Am 20. April wurde im Parlament eine Abänderungsnovelle zur DSGVO beschlossen, die zeitgleich mit der DSGVO am 25. Mai in Kraft tritt und von Heise Online mit der Schlagzeile „Österreich zieht neuem Datenschutz die Zähne” kommentiert wurde. Grundprinzip der Abänderung, so Heise Online, ist die Straffreiheit (https://www.heise.de/newsticker/meldung/Keine-Strafen-Oesterreich-zieht-neuem-Datenschutz-die-Zaehne-4031217.html?seite=all):

„Der ebenfalls kurzfristig neu geschriebene Paragraph 11 zieht der Datenschutzbehörde endgültig die Zähne: Sie soll bei der Anwendung des Strafenkatalogs der DSGVO (Art. 83) die "Verhältnismäßigkeit" waren. Ausdrücklich: "Insbesondere bei erstmaligen Verstößen wird die Datenschutzbehörde im Einklang mit Art. 58 DSGVO von ihren Abhilfebefugnissen insbesondere durch Verwarnen Gebrauch machen."      

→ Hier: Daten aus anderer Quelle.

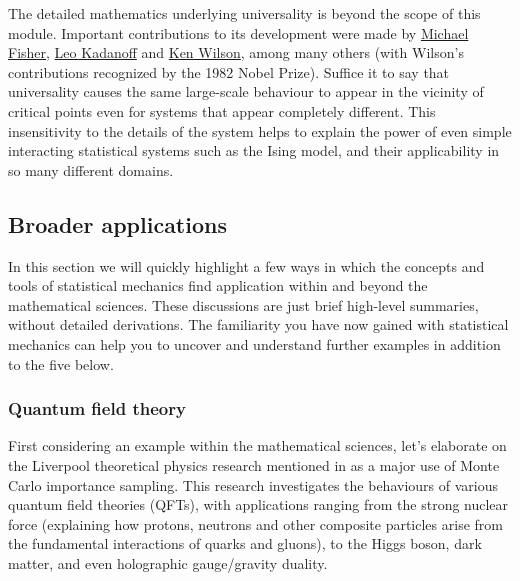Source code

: The detailed mathematics underlying universality is beyond the scope of this module.
Important contributions to its development were made by \href{https://en.wikipedia.org/wiki/Michael_Fisher}{Michael Fisher}, \href{https://en.wikipedia.org/wiki/Leo_Kadanoff}{Leo Kadanoff} and \href{https://en.wikipedia.org/wiki/Kenneth_G._Wilson}{Ken Wilson}, among many others (with Wilson's contributions recognized by the 1982 Nobel Prize).
Suffice it to say that universality causes the same large-scale behaviour to appear in the vicinity of critical points even for systems that appear completely different.
This insensitivity to the details of the system helps to explain the power of even simple interacting statistical systems such as the Ising model, and their applicability in so many different domains. %



\subsection{\label{sec:broad}Broader applications}
In this section we will quickly highlight a few ways in which the concepts and tools of statistical mechanics find application within and beyond the mathematical sciences.
These discussions are just brief high-level summaries, without detailed derivations.
The familiarity you have now gained with statistical mechanics can help you to uncover and understand further examples in addition to the five below.

\subsubsection*{Quantum field theory}
First considering an example within the mathematical sciences, let's elaborate on the Liverpool theoretical physics research mentioned in  as a major use of Monte Carlo importance sampling.
This research investigates the behaviours of various quantum field theories (QFTs), with applications ranging from the strong nuclear force (explaining how protons, neutrons and other composite particles arise from the fundamental interactions of quarks and gluons), to the Higgs boson, dark matter, and even holographic gauge/gravity duality.

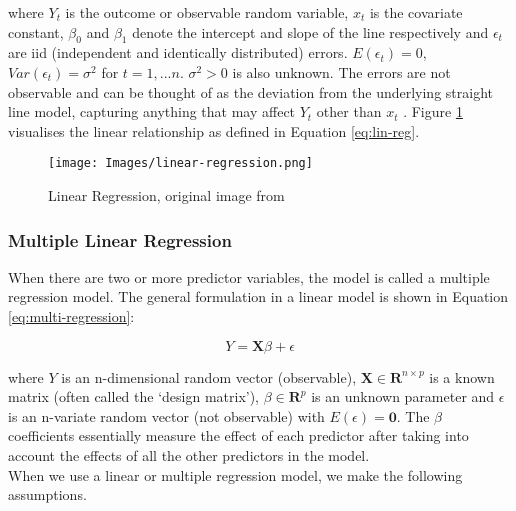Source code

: where $Y_t$ is the outcome or observable random variable, $x_t$ is the covariate constant, $\beta_0$ and $\beta_1$ denote the intercept and slope of the line respectively and $\epsilon_t$ are iid (independent and identically distributed) errors. $E(\epsilon_t) = 0$, $Var(\epsilon_t) = \sigma^2$ for $t = 1,...n$. $\sigma^2 > 0$ is also unknown. The errors are not observable and can be thought of as the deviation from the underlying straight line model, capturing anything that may affect $Y_t$ other than $x_t$ \cite{forecasting-book}. Figure \ref{fig:lin-reg} visualises the linear relationship as defined in Equation \ref{eq:lin-reg}.

\begin{figure}[H]
\begin{center}
    \texttt{[image: Images/linear-regression.png]}
    \caption{Linear Regression, original image from \cite{forecasting-book}}
    \label{fig:lin-reg}
\end{center}
\end{figure}

\subsubsection{Multiple Linear Regression}

When there are two or more predictor variables, the model is called a multiple regression model. The general formulation in a linear model is shown in Equation \ref{eq:multi-regression}:

\begin{equation}
    Y = \mathbf{X}\beta + \epsilon
    \label{eq:multi-regression}
\end{equation}

where $Y$ is an n-dimensional random vector (observable), $\mathbf{X} \in \mathbf{R} ^{n \times p}$ is a known matrix (often called the `design matrix'), $\beta \in \mathbf{R}^p$ is an unknown parameter and $\epsilon$ is an n-variate random vector (not observable) with $E(\epsilon) = \mathbf{0}$. The $\beta$ coefficients essentially measure the effect of each predictor after taking into account the effects of all the other predictors in the model. \\

When we use a linear or multiple regression model, we make the following assumptions.

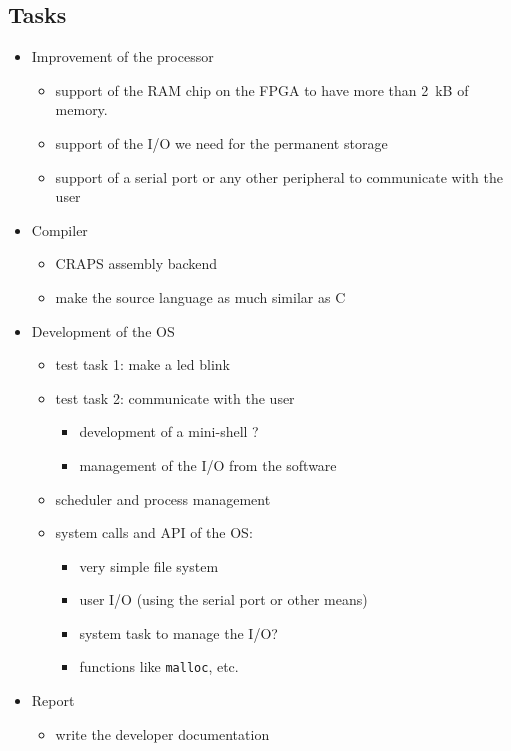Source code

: \documentclass{article}
\begin{document}
\begin{appendix}
      \section{Tasks}
      \begin{itemize}
        \item Improvement of the processor
          \begin{itemize}
            \item support of the RAM chip on the FPGA to have more than
              \SI{2}{kB} of memory.
            \item support of the I/O we need for the permanent storage
            \item support of a serial port or any other peripheral to
              communicate with the user
          \end{itemize}
        \item Compiler
          \begin{itemize}
            \item CRAPS assembly backend
            \item make the source language as much similar as C
          \end{itemize}
          \item Development of the OS
            \begin{itemize}
              \item test task 1: make a led blink
              \item test task 2: communicate with the user
                \begin{itemize}
                  \item development of a mini-shell ?
                  \item management of the I/O from the software
                \end{itemize}
              \item scheduler and process management
              \item system calls and API of the OS:
                \begin{itemize}
                  \item very simple file system
                  \item user I/O (using the serial port or other means)
                  \item system task to manage the I/O?
                  \item functions like \verb+malloc+, etc.
                \end{itemize}
            \end{itemize}
        \item Report
          \begin{itemize}
            \item write the developer documentation
          \end{itemize}
      \end{itemize}
  \end{appendix}
\end{document}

Also gilt das Grundprinzip Verwarnen statt Strafen. Nur besonders hartnäckige Täter, die keine Behörde sind, sollen belangt werden können.    

Dort soll es Strafen in aller Regel nur für Wiederholungstäter geben, und selbst davon gibt es Ausnahmen. Öffentliche Einrichtungen sollen immer straffrei davonkommen.”